Bicentennial Man
This film begins with a shot of an assembly line where robots and presumably
Chris Columbus/Robin Williams collaborations are manufactured, and from there,
it's two hours plus of excruciatingly banal (but, yes, true) pronouncements on
the beauty of human uniqueness, the necessity of mortality, and why even your
toaster oven needs a little TLC. Oh Jesus, where have you gone, Robin Williams?
Here, he plays Andrew Martin, a robot that, er, who looks a lot a vewy,
vewy sad Robin Williams, in an adaptation of Isaac Asimov's 1976 short story.
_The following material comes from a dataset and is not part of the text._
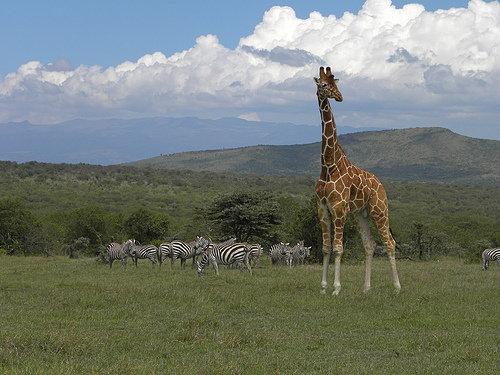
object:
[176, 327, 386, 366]
grass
Martin may be made of machine, but like the Tin Man, this scrap of metal has a
heart, one that in turn is nurtured and rejected by the family he lives with.
He also has quite a talent for making clocks -- even though the passage of time
means zilch to him. As the press notes remark, "It is ironic." And so it goes
and goes for some 200 years, Martin spending the first 180 behaving, if you can
believe it, like a naive Forrest Gump. Finally, he wises up, some trite lessons
are learned, and Martin turns into the lifeform known as Robin Williams,
well-meaning, no longer very funny, and definitely, even for children, a bore.
At the Opera House, Showcase, and Tri-Boro cinemas.